Mrs Burberry clearly didn’t understand the word. ‘He swallowed enough to poison a regiment, so they said.’
‘And you think he was murdered?’
‘Well, I suppose it might have been an accident but he certainly didn’t kill himself. Why should he? He’d got a good home and a good job – he was on top of the world.’

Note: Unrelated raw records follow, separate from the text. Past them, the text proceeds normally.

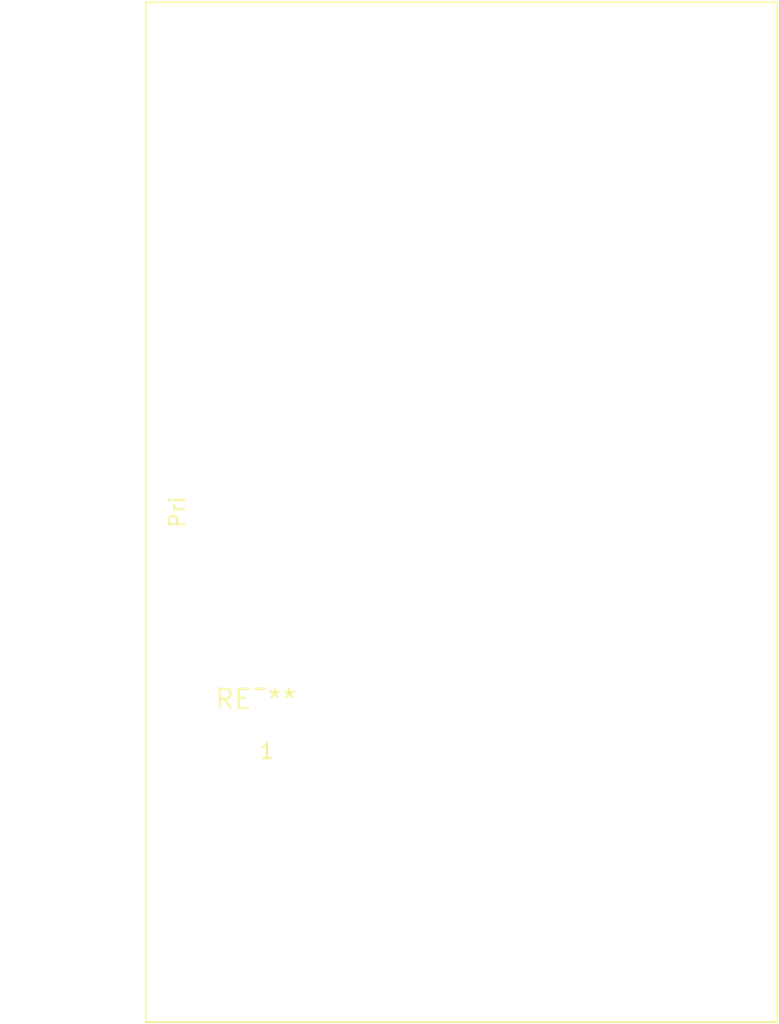
<source format=kicad_pcb>
(kicad_pcb (version 20240108) (generator pcbnew)

  (general
    (thickness 1.6)
  )

  (paper "A4")
  (layers
    (0 "F.Cu" signal)
    (31 "B.Cu" signal)
    (32 "B.Adhes" user "B.Adhesive")
    (33 "F.Adhes" user "F.Adhesive")
    (34 "B.Paste" user)
    (35 "F.Paste" user)
    (36 "B.SilkS" user "B.Silkscreen")
    (37 "F.SilkS" user "F.Silkscreen")
    (38 "B.Mask" user)
    (39 "F.Mask" user)
    (40 "Dwgs.User" user "User.Drawings")
    (41 "Cmts.User" user "User.Comments")
    (42 "Eco1.User" user "User.Eco1")
    (43 "Eco2.User" user "User.Eco2")
    (44 "Edge.Cuts" user)
    (45 "Margin" user)
    (46 "B.CrtYd" user "B.Courtyard")
    (47 "F.CrtYd" user "F.Courtyard")
    (48 "B.Fab" user)
    (49 "F.Fab" user)
    (50 "User.1" user)
    (51 "User.2" user)
    (52 "User.3" user)
    (53 "User.4" user)
    (54 "User.5" user)
    (55 "User.6" user)
    (56 "User.7" user)
    (57 "User.8" user)
    (58 "User.9" user)
  )

  (setup
    (pad_to_mask_clearance 0)
    (pcbplotparams
      (layerselection 0x00010fc_ffffffff)
      (plot_on_all_layers_selection 0x0000000_00000000)
      (disableapertmacros false)
      (usegerberextensions false)
      (usegerberattributes false)
      (usegerberadvancedattributes false)
      (creategerberjobfile false)
      (dashed_line_dash_ratio 12.000000)
      (dashed_line_gap_ratio 3.000000)
      (svgprecision 4)
      (plotframeref false)
      (viasonmask false)
      (mode 1)
      (useauxorigin false)
      (hpglpennumber 1)
      (hpglpenspeed 20)
      (hpglpendiameter 15.000000)
      (dxfpolygonmode false)
      (dxfimperialunits false)
      (dxfusepcbnewfont false)
      (psnegative false)
      (psa4output false)
      (plotreference false)
      (plotvalue false)
      (plotinvisibletext false)
      (sketchpadsonfab false)
      (subtractmaskfromsilk false)
      (outputformat 1)
      (mirror false)
      (drillshape 1)
      (scaleselection 1)
      (outputdirectory "")
    )
  )

  (net 0 "")

  (footprint "Transformer_CHK_EI48-10VA_2xSec" (layer "F.Cu") (at 0 0))

)

</source>
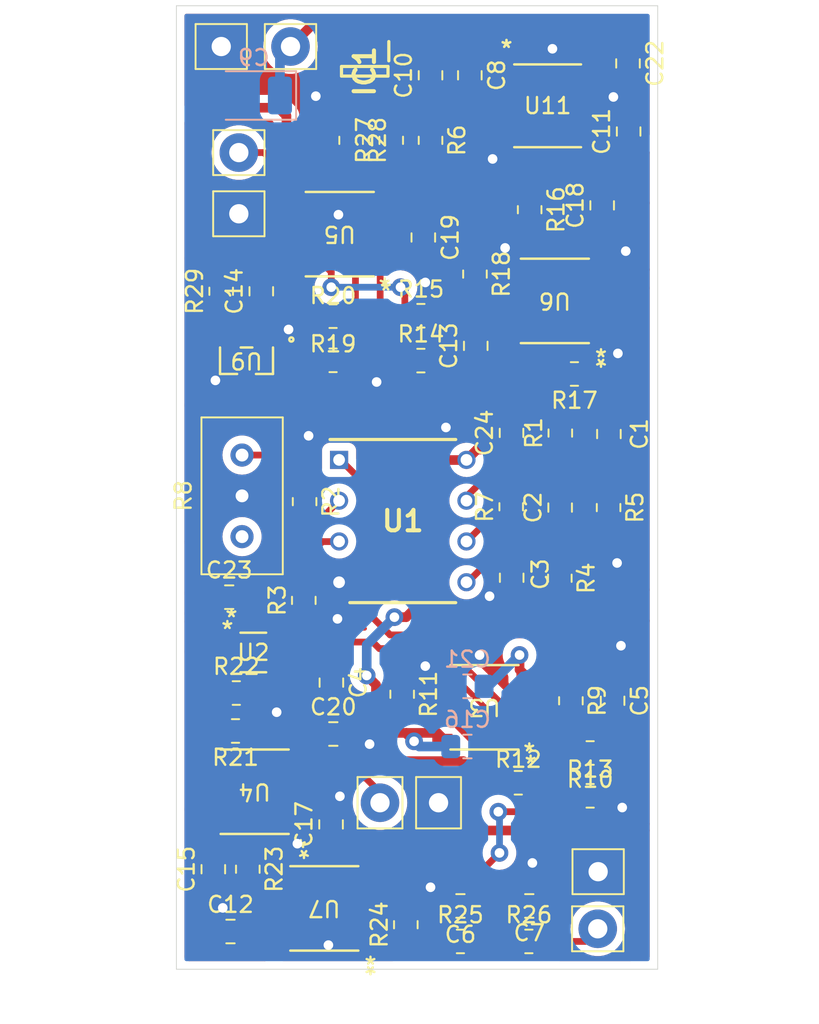
<source format=kicad_pcb>
(kicad_pcb
	(version 20240108)
	(generator "pcbnew")
	(generator_version "8.0")
	(general
		(thickness 1.6)
		(legacy_teardrops no)
	)
	(paper "A4")
	(layers
		(0 "F.Cu" signal)
		(31 "B.Cu" signal)
		(32 "B.Adhes" user "B.Adhesive")
		(33 "F.Adhes" user "F.Adhesive")
		(34 "B.Paste" user)
		(35 "F.Paste" user)
		(36 "B.SilkS" user "B.Silkscreen")
		(37 "F.SilkS" user "F.Silkscreen")
		(38 "B.Mask" user)
		(39 "F.Mask" user)
		(40 "Dwgs.User" user "User.Drawings")
		(41 "Cmts.User" user "User.Comments")
		(42 "Eco1.User" user "User.Eco1")
		(43 "Eco2.User" user "User.Eco2")
		(44 "Edge.Cuts" user)
		(45 "Margin" user)
		(46 "B.CrtYd" user "B.Courtyard")
		(47 "F.CrtYd" user "F.Courtyard")
		(48 "B.Fab" user)
		(49 "F.Fab" user)
		(50 "User.1" user)
		(51 "User.2" user)
		(52 "User.3" user)
		(53 "User.4" user)
		(54 "User.5" user)
		(55 "User.6" user)
		(56 "User.7" user)
		(57 "User.8" user)
		(58 "User.9" user)
	)
	(setup
		(pad_to_mask_clearance 0)
		(allow_soldermask_bridges_in_footprints no)
		(pcbplotparams
			(layerselection 0x00010fc_ffffffff)
			(plot_on_all_layers_selection 0x0000000_00000000)
			(disableapertmacros no)
			(usegerberextensions no)
			(usegerberattributes yes)
			(usegerberadvancedattributes yes)
			(creategerberjobfile yes)
			(dashed_line_dash_ratio 12.000000)
			(dashed_line_gap_ratio 3.000000)
			(svgprecision 4)
			(plotframeref no)
			(viasonmask no)
			(mode 1)
			(useauxorigin no)
			(hpglpennumber 1)
			(hpglpenspeed 20)
			(hpglpendiameter 15.000000)
			(pdf_front_fp_property_popups yes)
			(pdf_back_fp_property_popups yes)
			(dxfpolygonmode yes)
			(dxfimperialunits yes)
			(dxfusepcbnewfont yes)
			(psnegative no)
			(psa4output no)
			(plotreference yes)
			(plotvalue yes)
			(plotfptext yes)
			(plotinvisibletext no)
			(sketchpadsonfab no)
			(subtractmaskfromsilk no)
			(outputformat 1)
			(mirror no)
			(drillshape 1)
			(scaleselection 1)
			(outputdirectory "")
		)
	)
	(net 0 "")
	(net 1 "GND")
	(net 2 "Net-(U1-COMPIN)")
	(net 3 "Net-(U1-RC)")
	(net 4 "Net-(U1-IREF)")
	(net 5 "/Vin")
	(net 6 "/F1")
	(net 7 "Net-(U2-D)")
	(net 8 "Net-(C2-Pad2)")
	(net 9 "Net-(C5-Pad2)")
	(net 10 "Net-(U2-S2)")
	(net 11 "Net-(R11-Pad2)")
	(net 12 "Net-(IC1-NC{slash}FB)")
	(net 13 "Net-(R16-Pad2)")
	(net 14 "Net-(R27-Pad1)")
	(net 15 "/Ux")
	(net 16 "/Uy")
	(net 17 "Net-(U5A-+)")
	(net 18 "unconnected-(U9-NC-Pad3)")
	(net 19 "Net-(U5B--)")
	(net 20 "unconnected-(U11-OSC-Pad7)")
	(net 21 "unconnected-(U11-LV-Pad6)")
	(net 22 "unconnected-(U11-NC-Pad1)")
	(net 23 "Net-(U3B--)")
	(net 24 "Net-(R24-Pad1)")
	(net 25 "Net-(C6-Pad1)")
	(net 26 "/Vout")
	(net 27 "/Vdd")
	(net 28 "/Vcc")
	(net 29 "Net-(U11-CAP-)")
	(net 30 "Net-(U11-CAP+)")
	(net 31 "/Vss")
	(net 32 "Net-(U1-IOUT)")
	(net 33 "Net-(U2-S1)")
	(net 34 "Net-(U6A--)")
	(net 35 "Net-(U7A--)")
	(net 36 "Net-(U5A--)")
	(net 37 "Net-(U6B--)")
	(net 38 "Net-(U9-CATHODE)")
	(net 39 "Net-(U4B--)")
	(net 40 "Net-(U4B-+)")
	(net 41 "Net-(U7A-+)")
	(net 42 "unconnected-(U7B-+-Pad5)")
	(net 43 "unconnected-(U7-Pad7)")
	(net 44 "unconnected-(U7B---Pad6)")
	(net 45 "Net-(R2-Pad1)")
	(footprint "Resistor_SMD:R_0805_2012Metric_Pad1.20x1.40mm_HandSolder" (layer "F.Cu") (at 113.3602 90.2462 90))
	(footprint "Resistor_SMD:R_0805_2012Metric_Pad1.20x1.40mm_HandSolder" (layer "F.Cu") (at 120.3706 81.407))
	(footprint "my_custom:TC7660COA" (layer "F.Cu") (at 122.2 39.25))
	(footprint "Resistor_SMD:R_0805_2012Metric_Pad1.20x1.40mm_HandSolder" (layer "F.Cu") (at 103.51 86.79 -90))
	(footprint "Capacitor_SMD:C_0805_2012Metric_Pad1.18x1.45mm_HandSolder" (layer "F.Cu") (at 104.35 50.8 90))
	(footprint "Resistor_SMD:R_0805_2012Metric_Pad1.20x1.40mm_HandSolder" (layer "F.Cu") (at 119.93 64.22 90))
	(footprint "Capacitor_SMD:C_0805_2012Metric_Pad1.18x1.45mm_HandSolder" (layer "F.Cu") (at 127.25 40.85 90))
	(footprint "my_custom:TLV2372_D8-L" (layer "F.Cu") (at 109.2418 47.244 180))
	(footprint "Resistor_SMD:R_0805_2012Metric_Pad1.20x1.40mm_HandSolder" (layer "F.Cu") (at 114.3 52.324))
	(footprint "Connector_Pin:Pin_D1.2mm_L11.3mm_W3.0mm_Flat" (layer "F.Cu") (at 102.95 42.164))
	(footprint "Resistor_SMD:R_0805_2012Metric_Pad1.20x1.40mm_HandSolder" (layer "F.Cu") (at 124.85 82.2198))
	(footprint "Capacitor_SMD:C_0805_2012Metric_Pad1.18x1.45mm_HandSolder" (layer "F.Cu") (at 102.35 69.85))
	(footprint "Resistor_SMD:R_0805_2012Metric_Pad1.20x1.40mm_HandSolder" (layer "F.Cu") (at 113.1316 75.8952 -90))
	(footprint "Capacitor_SMD:C_0805_2012Metric_Pad1.18x1.45mm_HandSolder" (layer "F.Cu") (at 116.7638 89.0778 180))
	(footprint "my_custom:KS_6_ADI" (layer "F.Cu") (at 103.85425 73.293999))
	(footprint "my_custom:LM331_ofc" (layer "F.Cu") (at 113.17 65.11))
	(footprint "my_custom:TLV2372_D8-L" (layer "F.Cu") (at 108.2802 89.2302 180))
	(footprint "Resistor_SMD:R_0805_2012Metric_Pad1.20x1.40mm_HandSolder" (layer "F.Cu") (at 114.3 55.118))
	(footprint "Capacitor_SMD:C_0805_2012Metric_Pad1.18x1.45mm_HandSolder" (layer "F.Cu") (at 125.6 45.45 90))
	(footprint "Capacitor_SMD:C_0805_2012Metric_Pad1.18x1.45mm_HandSolder" (layer "F.Cu") (at 108.7 84 90))
	(footprint "my_custom:TLV2372_D8-L" (layer "F.Cu") (at 103.9368 81.9658 180))
	(footprint "Capacitor_SMD:C_0805_2012Metric_Pad1.18x1.45mm_HandSolder" (layer "F.Cu") (at 114.9 37.35 90))
	(footprint "Resistor_SMD:R_0805_2012Metric_Pad1.20x1.40mm_HandSolder" (layer "F.Cu") (at 123.65 76.3016 -90))
	(footprint "Resistor_SMD:R_0805_2012Metric_Pad1.20x1.40mm_HandSolder" (layer "F.Cu") (at 122.99 59.63 90))
	(footprint "Resistor_SMD:R_0805_2012Metric_Pad1.20x1.40mm_HandSolder" (layer "F.Cu") (at 108.825 55.1))
	(footprint "Capacitor_SMD:C_0805_2012Metric_Pad1.18x1.45mm_HandSolder" (layer "F.Cu") (at 114.45 47.45 -90))
	(footprint "Connector_Pin:Pin_D1.2mm_L11.3mm_W3.0mm_Flat" (layer "F.Cu") (at 125.3236 90.5002 180))
	(footprint "Connector_Pin:Pin_D1.2mm_L11.3mm_W3.0mm_Flat" (layer "F.Cu") (at 102.95 45.974))
	(footprint "Resistor_SMD:R_0805_2012Metric_Pad1.20x1.40mm_HandSolder" (layer "F.Cu") (at 108.825 52.35 180))
	(footprint "Resistor_SMD:R_0805_2012Metric_Pad1.20x1.40mm_HandSolder" (layer "F.Cu") (at 126 64.27 -90))
	(footprint "Resistor_SMD:R_0805_2012Metric_Pad1.20x1.40mm_HandSolder" (layer "F.Cu") (at 109.95 41.402 -90))
	(footprint "Resistor_SMD:R_0805_2012Metric_Pad1.20x1.40mm_HandSolder" (layer "F.Cu") (at 122.96 68.67 -90))
	(footprint "Resistor_SMD:R_0805_2012Metric_Pad1.20x1.40mm_HandSolder"
		(layer "F.Cu")
		(uuid "8bce361f-8f5a-4704-b45f-af72b0e25144")
		(at 107 70.05 90)
		(descr "Resistor SMD 0805 (2012 Metric), square (rectangular) end terminal, IPC_7351 nominal with elongated pad for handsoldering. (Body size source: IPC-SM-782 page 72, https://www.pcb-3d.com/wordpress/wp-content/uploads/ipc-sm-782a_amendment_1_and_2.pdf), generated with kicad-footprint-generator")
		(tags "resistor handsolder")
		(property "Reference" "R3"
			(at 0 -1.65 90)
			(layer "F.SilkS")
			(uuid "cc49dc1e-f2bf-493d-bb15-b467f226243a")
			(effects
				(font
					(size 1 1)
					(thickness 0.15)
				)
			)
		)
		(property "Value" "R"
			(at 0 1.65 90)
			(layer "F.Fab")
			(uuid "fa4763a3-6c41-43d2-8037-6f01842b6876")
			(effects
				(font
					(size 1 1)
... [410330 chars truncated]
</source>
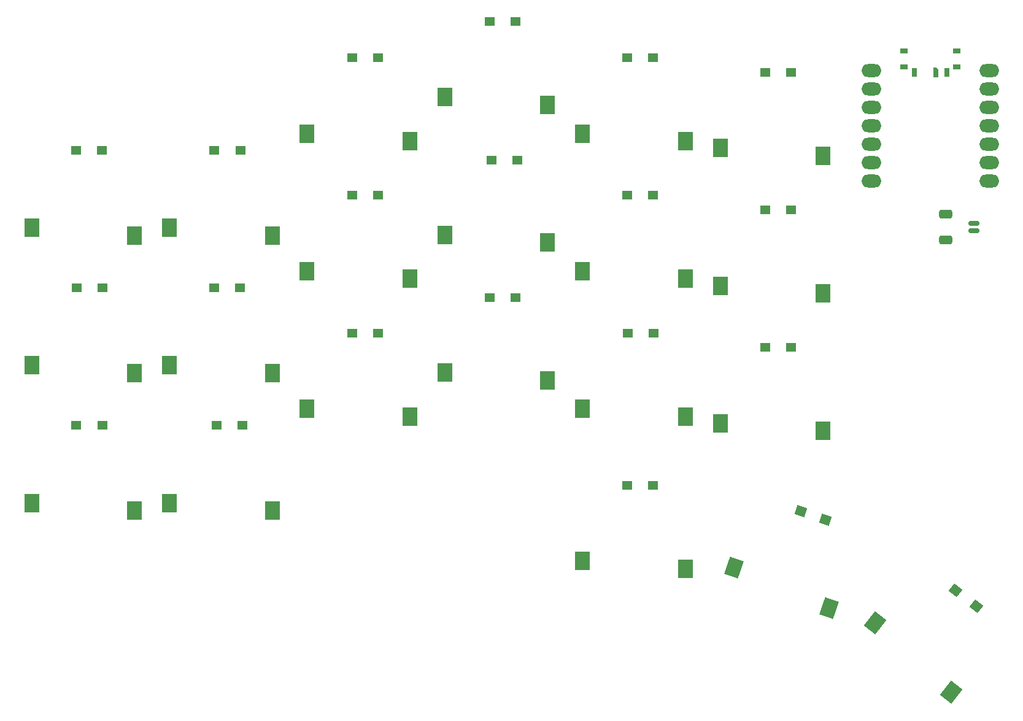
<source format=gbp>
G04 #@! TF.GenerationSoftware,KiCad,Pcbnew,8.0.2-1*
G04 #@! TF.CreationDate,2024-09-12T16:13:46+03:00*
G04 #@! TF.ProjectId,pcb,7063622e-6b69-4636-9164-5f7063625858,rev?*
G04 #@! TF.SameCoordinates,Original*
G04 #@! TF.FileFunction,Paste,Bot*
G04 #@! TF.FilePolarity,Positive*
%FSLAX46Y46*%
G04 Gerber Fmt 4.6, Leading zero omitted, Abs format (unit mm)*
G04 Created by KiCad (PCBNEW 8.0.2-1) date 2024-09-12 16:13:46*
%MOMM*%
%LPD*%
G01*
G04 APERTURE LIST*
G04 Aperture macros list*
%AMRoundRect*
0 Rectangle with rounded corners*
0 $1 Rounding radius*
0 $2 $3 $4 $5 $6 $7 $8 $9 X,Y pos of 4 corners*
0 Add a 4 corners polygon primitive as box body*
4,1,4,$2,$3,$4,$5,$6,$7,$8,$9,$2,$3,0*
0 Add four circle primitives for the rounded corners*
1,1,$1+$1,$2,$3*
1,1,$1+$1,$4,$5*
1,1,$1+$1,$6,$7*
1,1,$1+$1,$8,$9*
0 Add four rect primitives between the rounded corners*
20,1,$1+$1,$2,$3,$4,$5,0*
20,1,$1+$1,$4,$5,$6,$7,0*
20,1,$1+$1,$6,$7,$8,$9,0*
20,1,$1+$1,$8,$9,$2,$3,0*%
%AMRotRect*
0 Rectangle, with rotation*
0 The origin of the aperture is its center*
0 $1 length*
0 $2 width*
0 $3 Rotation angle, in degrees counterclockwise*
0 Add horizontal line*
21,1,$1,$2,0,0,$3*%
%AMOutline5P*
0 Free polygon, 5 corners , with rotation*
0 The origin of the aperture is its center*
0 number of corners: always 5*
0 $1 to $10 corner X, Y*
0 $11 Rotation angle, in degrees counterclockwise*
0 create outline with 5 corners*
4,1,5,$1,$2,$3,$4,$5,$6,$7,$8,$9,$10,$1,$2,$11*%
%AMOutline6P*
0 Free polygon, 6 corners , with rotation*
0 The origin of the aperture is its center*
0 number of corners: always 6*
0 $1 to $12 corner X, Y*
0 $13 Rotation angle, in degrees counterclockwise*
0 create outline with 6 corners*
4,1,6,$1,$2,$3,$4,$5,$6,$7,$8,$9,$10,$11,$12,$1,$2,$13*%
%AMOutline7P*
0 Free polygon, 7 corners , with rotation*
0 The origin of the aperture is its center*
0 number of corners: always 7*
0 $1 to $14 corner X, Y*
0 $15 Rotation angle, in degrees counterclockwise*
0 create outline with 7 corners*
4,1,7,$1,$2,$3,$4,$5,$6,$7,$8,$9,$10,$11,$12,$13,$14,$1,$2,$15*%
%AMOutline8P*
0 Free polygon, 8 corners , with rotation*
0 The origin of the aperture is its center*
0 number of corners: always 8*
0 $1 to $16 corner X, Y*
0 $17 Rotation angle, in degrees counterclockwise*
0 create outline with 8 corners*
4,1,8,$1,$2,$3,$4,$5,$6,$7,$8,$9,$10,$11,$12,$13,$14,$15,$16,$1,$2,$17*%
G04 Aperture macros list end*
%ADD10R,1.000000X0.800000*%
%ADD11R,0.700000X1.280000*%
%ADD12Outline5P,-0.350000X0.640000X0.350000X0.640000X0.350000X-0.640000X-0.070000X-0.640000X-0.350000X-0.360000X180.000000*%
%ADD13RoundRect,0.150000X-0.625000X0.150000X-0.625000X-0.150000X0.625000X-0.150000X0.625000X0.150000X0*%
%ADD14RoundRect,0.250000X-0.650000X0.350000X-0.650000X-0.350000X0.650000X-0.350000X0.650000X0.350000X0*%
%ADD15RotRect,1.425000X1.300000X322.000000*%
%ADD16RotRect,1.425000X1.300000X341.000000*%
%ADD17R,1.425000X1.300000*%
%ADD18R,2.000000X2.500000*%
%ADD19O,2.750000X1.800000*%
%ADD20RotRect,2.000000X2.500000X322.000000*%
%ADD21RotRect,2.000000X2.500000X341.000000*%
G04 APERTURE END LIST*
D10*
X204150000Y-55776046D03*
X204150000Y-57996046D03*
X196850000Y-55776046D03*
X196850000Y-57996046D03*
D11*
X202750000Y-58756046D03*
D12*
X201250000Y-58756046D03*
D11*
X198250000Y-58756046D03*
D13*
X206500000Y-80615970D03*
X206500000Y-79615970D03*
D14*
X202625000Y-78315970D03*
X202625000Y-81915970D03*
D15*
X206817138Y-132441960D03*
X204000000Y-130240970D03*
D16*
X186000000Y-120490970D03*
X182619772Y-119327064D03*
D17*
X181250000Y-96740970D03*
X177675000Y-96740970D03*
X162250000Y-115740970D03*
X158675000Y-115740970D03*
X105287500Y-69490970D03*
X101712500Y-69490970D03*
X105250000Y-88490970D03*
X101675000Y-88490970D03*
X162287500Y-94740970D03*
X158712500Y-94740970D03*
X181250000Y-58740970D03*
X177675000Y-58740970D03*
X86287500Y-88490970D03*
X82712500Y-88490970D03*
X181250000Y-77740970D03*
X177675000Y-77740970D03*
X143250000Y-51740970D03*
X139675000Y-51740970D03*
X143500000Y-70865970D03*
X139925000Y-70865970D03*
X162250000Y-56740970D03*
X158675000Y-56740970D03*
X124287500Y-56740970D03*
X120712500Y-56740970D03*
X86250000Y-107490970D03*
X82675000Y-107490970D03*
X162250000Y-75740970D03*
X158675000Y-75740970D03*
X124325000Y-75740970D03*
X120750000Y-75740970D03*
X124287500Y-94740970D03*
X120712500Y-94740970D03*
X105575000Y-107490970D03*
X102000000Y-107490970D03*
X86187500Y-69490970D03*
X82612500Y-69490970D03*
X143287500Y-89865970D03*
X139712500Y-89865970D03*
D18*
X76500000Y-80200000D03*
X90700000Y-81250000D03*
X114500000Y-67200000D03*
X128700000Y-68250000D03*
X114500000Y-86200000D03*
X128700000Y-87250000D03*
X95500000Y-80200000D03*
X109700000Y-81250000D03*
X76500000Y-99190970D03*
X90700000Y-100240970D03*
D19*
X208594960Y-58496046D03*
X208594960Y-61036046D03*
X208594960Y-63576046D03*
X208594960Y-66116046D03*
X208594960Y-68656046D03*
X208594960Y-71196046D03*
X208594960Y-73736046D03*
X192405040Y-73736046D03*
X192405040Y-71196046D03*
X192405040Y-68656046D03*
X192405040Y-66116046D03*
X192405040Y-63576046D03*
X192405040Y-61036046D03*
X192405040Y-58496046D03*
D18*
X185700000Y-70250000D03*
X171500000Y-69200000D03*
X152500000Y-105200000D03*
X166700000Y-106250000D03*
X152500000Y-86200000D03*
X166700000Y-87250000D03*
X109700000Y-100240970D03*
X95500000Y-99190970D03*
X147700000Y-63240970D03*
X133500000Y-62190970D03*
X166700000Y-127240970D03*
X152500000Y-126190970D03*
X133500000Y-100200000D03*
X147700000Y-101250000D03*
X95500000Y-118200000D03*
X109700000Y-119250000D03*
X76500000Y-118190970D03*
X90700000Y-119240970D03*
X133500000Y-81190970D03*
X147700000Y-82240970D03*
X171500000Y-88200000D03*
X185700000Y-89250000D03*
X114500000Y-105200000D03*
X128700000Y-106250000D03*
D20*
X192869443Y-134720318D03*
X203412752Y-144290123D03*
D21*
X173405681Y-127080362D03*
X186490199Y-132696225D03*
D18*
X185700000Y-108250000D03*
X171500000Y-107200000D03*
X152500000Y-67200000D03*
X166700000Y-68250000D03*
M02*

</source>
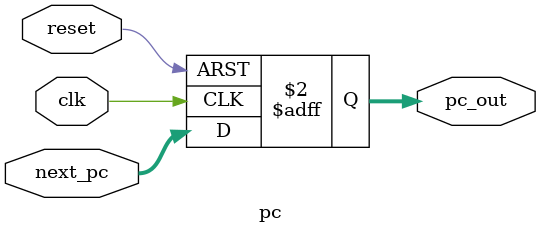
<source format=v>
module pc (
    input  wire        clk,
    input  wire        reset,
    input  wire [31:0] next_pc,     // input from pc_mux
    output reg  [31:0] pc_out       // current PC value
);

    always @(posedge clk or posedge reset) begin
        if (reset)
            pc_out <= 32'b0;         // start from address 0 on reset
        else
            pc_out <= next_pc;       // update PC on each clock
    end

endmodule

</source>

‘Have you any idea who did it?’
Mrs Burberry shook her head. ‘I wouldn’t be sitting here if I did,’ she said grimly. ‘Somebody or other at that damned club – that’s my guess. You should see some of ’em! Long hair and dirty clothes – proper young layabouts, they are, the lot of’em. I wouldn’t trust one of ’em as far as I could throw ’em! Drugs and drink and messing about with girls! I used to tell our Rodney he’d come a cropper if he kept running around with that lot. He wouldn’t listen, of course. Kids don’t these days. Talk about brick walls.’ In the distance the town hall clock boomed out. Mrs Burberry didn’t wait to count the strokes. ‘Here, that’s never five o’clock already, is it? I’ll have to go.’ She began collecting up her belongings. ‘Well, I’ll just leave it with you, shall I? Tom’ll be wanting his tea so I’ve got to be getting back now. You can let me know when you get to the bottom of it, can’t you? Twenty-seven, Sandringham Crescent, if you wouldn’t mind just popping in. It’s a bit inconvenient, me having to keep coming down here. And you will get on with it, won’t you? Some of the neighbours are getting very nasty. It’s with us always having been such good Catholics, you see. Well, ta ever so! Be seeing you!’